Fig. 5. Analysis of binding of NEIL2 to the 5’-UTR of SARS-CoV-2.

a A549-ACE2 cells were transfected with rNEIL1 or rNEIL2 proteins for 24 h and then infected with CoV-2 (MOI 1.87). Cell extracts were prepared 8 h post infection and subjected to RNA-ChIP analysis using anti-NEIL1 or anti-NEIL2 antibodies or IgG. RT-qPCR was carried out with 5’-UTR, 3’-UTR or gene body specific primers for CoV-2 RNA. Results are represented as % inputs over IgG where error bars show ± standard deviation from the mean; n = 3 independent experiments. p values (unpaired two-tailed Student’s t test) vs. enrichment at gene body.
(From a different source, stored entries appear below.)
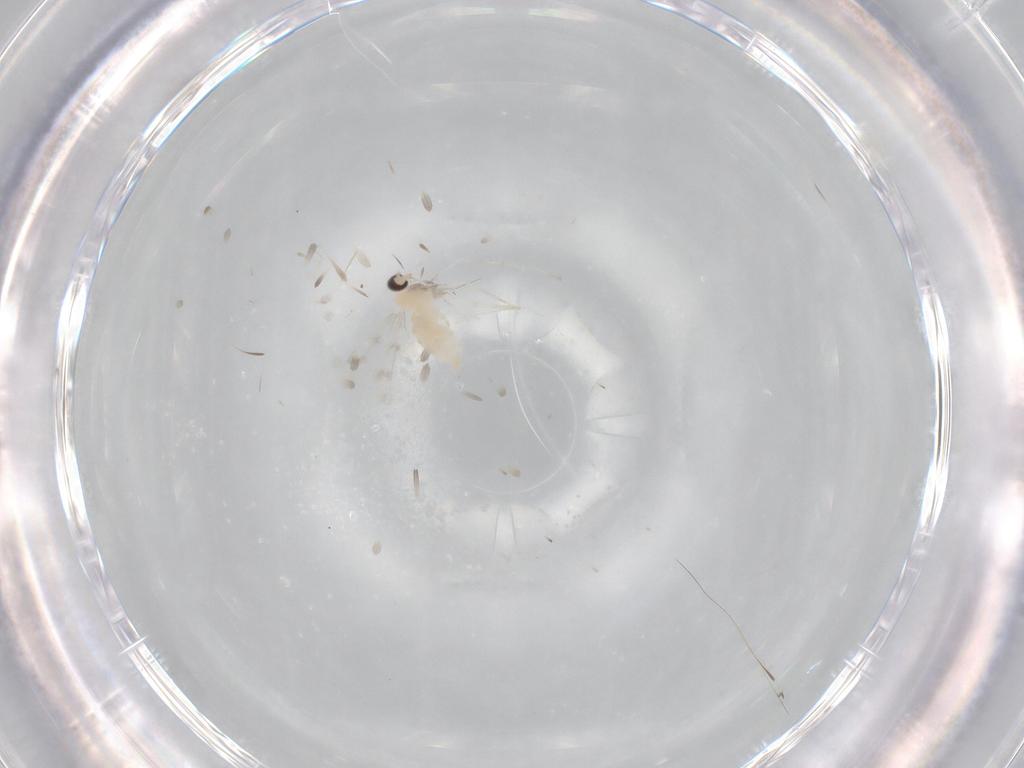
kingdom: Animalia
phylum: Arthropoda
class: Insecta
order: Diptera
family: Cecidomyiidae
Source data are provided as a Source Data file. b Titration of 1 nM radiolabeled CoV-2 5’-UTR RNA probe with rNEIL2 in an affinity-based binding study as analyzed by RNA-EMSA. c Titration of 100 nM unlabeled CoV-2 5’-UTR RNA traced with radiolabeled RNA probe with rNEIL2 in a stoichiometry-based binding study as analyzed by RNA-EMSA. d Dose-response curve generated by plotting the percentage of bound RNA as shown in b against Log₁₀ of rNEIL2 concentrations for calculation of Hill coefficient using the indicated equation, where bottom = 10, top = 94.42 and EC₅₀ = 46.17 (top and bottom are plateaus in the unit of the y-axis). Titration of 1 nM radiolabeled CoV-2 5’-UTR- ZnF-site-1 (e) and ZnF-site-2 (f) containing RNA probes with rNEIL2 in an affinity-based binding study as analyzed by RNA-EMSA. Dose-response curve were generated by plotting the percentage of bound RNA (bottom panels) against log₁₀ of rNEIL2 concentrations for calculation of Hill coefficient. FP represents free probe. Representative images and quantitation from n = 3 independent experiments with similar results are shown for (b–f).